Thanks guys!  :Smile:

----------


## Whistly

We had a great start but now we need more photos.

----------


## DirtyBird

WOW! you guys have some AMAZING setups! (JEALOUS!!!) Thank you ALL for inspiring me to pursue this new hobby of mine, and giving me the knowledge to do it right!

----------


## Heather

No need to be jealous...you can do it too!  :Smile:

----------


## s6t6nic6l

Oriental Fire Belly Toads Abode

Thanks
nic

----------


## Whistly

Wow Nic that tank looks mean.

----------


## Heather

Awesome Nic!

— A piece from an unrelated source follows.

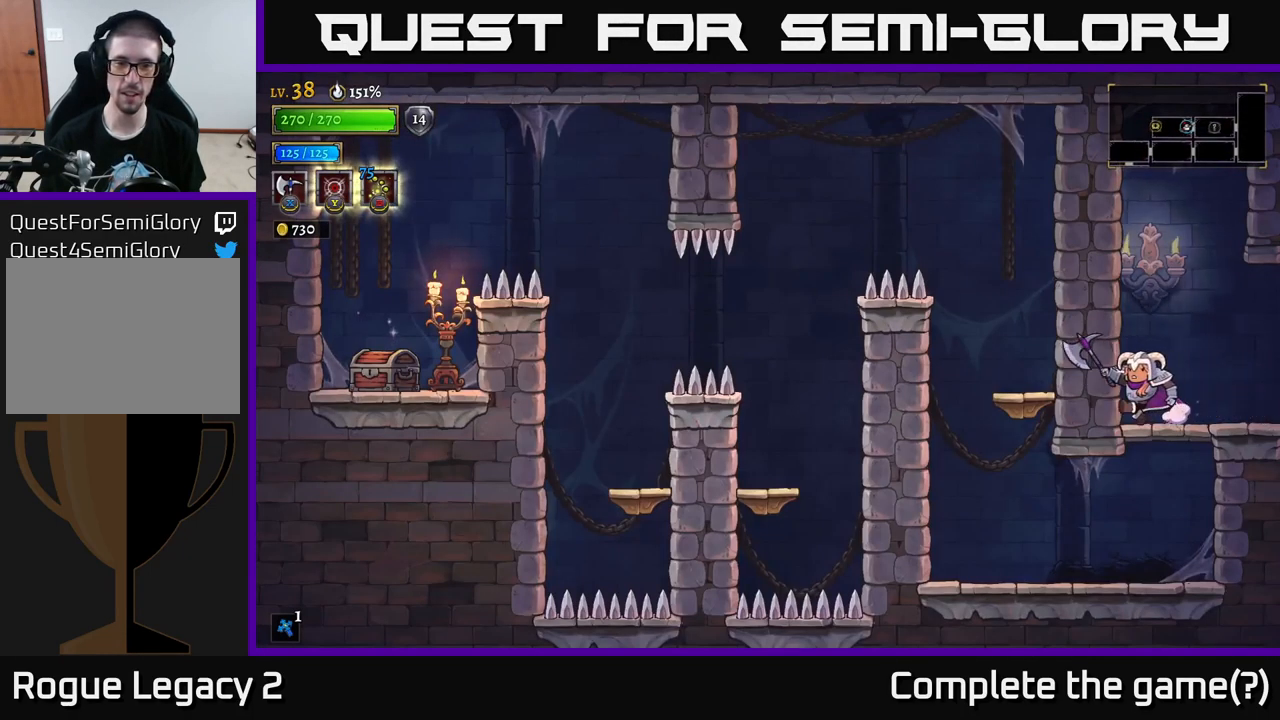
{"buttons": [], "left_stick": "center", "right_stick": "center", "events": [[167, "left_stick", "down"], [300, "A", "down"], [384, "A", "up"], [467, "left_stick", "center"]]}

I really like that.

----------


## s6t6nic6l

> Wow Nic that tank looks mean.


thank you.




> Awesome Nic! I really like that.


thank you.

this had a major overhaul recently to achieve this look. if your interested in the setup (inc HD viv tour) the link is in my sig.

----------


## mdtalley22

Clown Tree Frog Terrarium

----------


## Whistly

Bump more photos. I'm sure A certain someone named Don should definitely enter lol.

----------


## erini

45 gallon hex for 2 Wallace Flying Frogs. Just finished it day before yesterday and am letting it rest, then the frogs will move in on Saturday  :Smile:  There's no water in this photo, but it has since been added to the river rocks and stands about 2 inches.

----------


## IrishRonin

my 80g viv. for my Tiger leg monkey frogs _phyllomedusa hypochondrialis_

----------


## IrishRonin

sorry the attached thumbnail isn't supporsed to be there but I can tget it to go away

----------


## BG

Ok what the hell my first screened vivTo tell you the truth. Its not important if i win or loose cause when i finisished this viv. I felt like i won the lotto. :Smile:

----------


## Whistly

WOW an influx of photos, thats brilliant.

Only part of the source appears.